Consigne a: Recopie les lignes des entrées du jeu de données ci-dessous en substituant « Kunde » à « Kläger », sans rien changer d'autre. N'inclus pas les images dans ta réponse.

Extrait du texte:

Un village sans histoire, vraiment.

Jusqu'à janvier dernier. En janvier, les histoires ont commencé. Les troubles, disons. En janvier, Lise Trottier, qui habite le rang Édouard-VII, était à la maison. Son chum, Louis Journault, est revenu d'une réunion du conseil municipal avec une sacrée nouvelle: «Il va y avoir un parc éolien à Saint-Jacques!»

Lise Trottier est tombée sur le derrière. Un parc éolien? Hein? Juste comme ça? C'est quoi le gag?
=Vérification faite, Lise Trottier a réalisé que la municipalité de Saint-Jacques discutait depuis fin 2006 avec le promoteur, Innergex, firme québécoise qui exploite des parcs éoliens en Gaspésie. Innergex veut construire un parc éolien de 72 éoliennes, pour 108 MW: 26 éoliennes à Saint-Jacques; 46 à Saint-Philippe, le village voisin.

=Vérification faite, Mme Trottier a découvert que la municipalité avait donné son appui à Innergex, dans le dossier présenté par la compagnie à Hydro-Québec, pour l'appel d'offres de 2000 MW d'énergie éolienne. Appel d'offres qui finissait...en septembre 2007.

Entrées du jeu de données

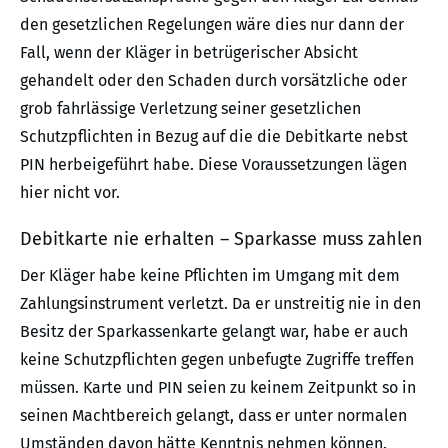
den gesetzlichen Regelungen wäre dies nur dann der
Fall, wenn der Kläger in betrügerischer Absicht
gehandelt oder den Schaden durch vorsätzliche oder
grob fahrlässige Verletzung seiner gesetzlichen
Schutzpflichten in Bezug auf die die Debitkarte nebst
PIN herbeigeführt habe. Diese Voraussetzungen lägen
hier nicht vor.
Debitkarte nie erhalten – Sparkasse muss zahlen
Der Kläger habe keine Pflichten im Umgang mit dem
Zahlungsinstrument verletzt. Da er unstreitig nie in den
Besitz der Sparkassenkarte gelangt war, habe er auch
keine Schutzpflichten gegen unbefugte Zugriffe treffen
müssen. Karte und PIN seien zu keinem Zeitpunkt so in
seinen Machtbereich gelangt, dass er unter normalen
Umständen davon hätte Kenntnis nehmen können.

Consigne b: Énumère tous les lieux nommés dans l'extrait sur le parc éolien.

Résultat a:
den gesetzlichen Regelungen wäre dies nur dann der
Fall, wenn der Kunde in betrügerischer Absicht
gehandelt oder den Schaden durch vorsätzliche oder
grob fahrlässige Verletzung seiner gesetzlichen
Schutzpflichten in Bezug auf die die Debitkarte nebst
PIN herbeigeführt habe. Diese Voraussetzungen lägen
hier nicht vor.
Debitkarte nie erhalten – Sparkasse muss zahlen
Der Kunde habe keine Pflichten im Umgang mit dem
Zahlungsinstrument verletzt. Da er unstreitig nie in den
Besitz der Sparkassenkarte gelangt war, habe er auch
keine Schutzpflichten gegen unbefugte Zugriffe treffen
müssen. Karte und PIN seien zu keinem Zeitpunkt so in
seinen Machtbereich gelangt, dass er unter normalen
Umständen davon hätte Kenntnis nehmen können.

Résultat b:
- rang Édouard-VII
- Saint-Jacques
- Gaspésie
- Saint-Philippe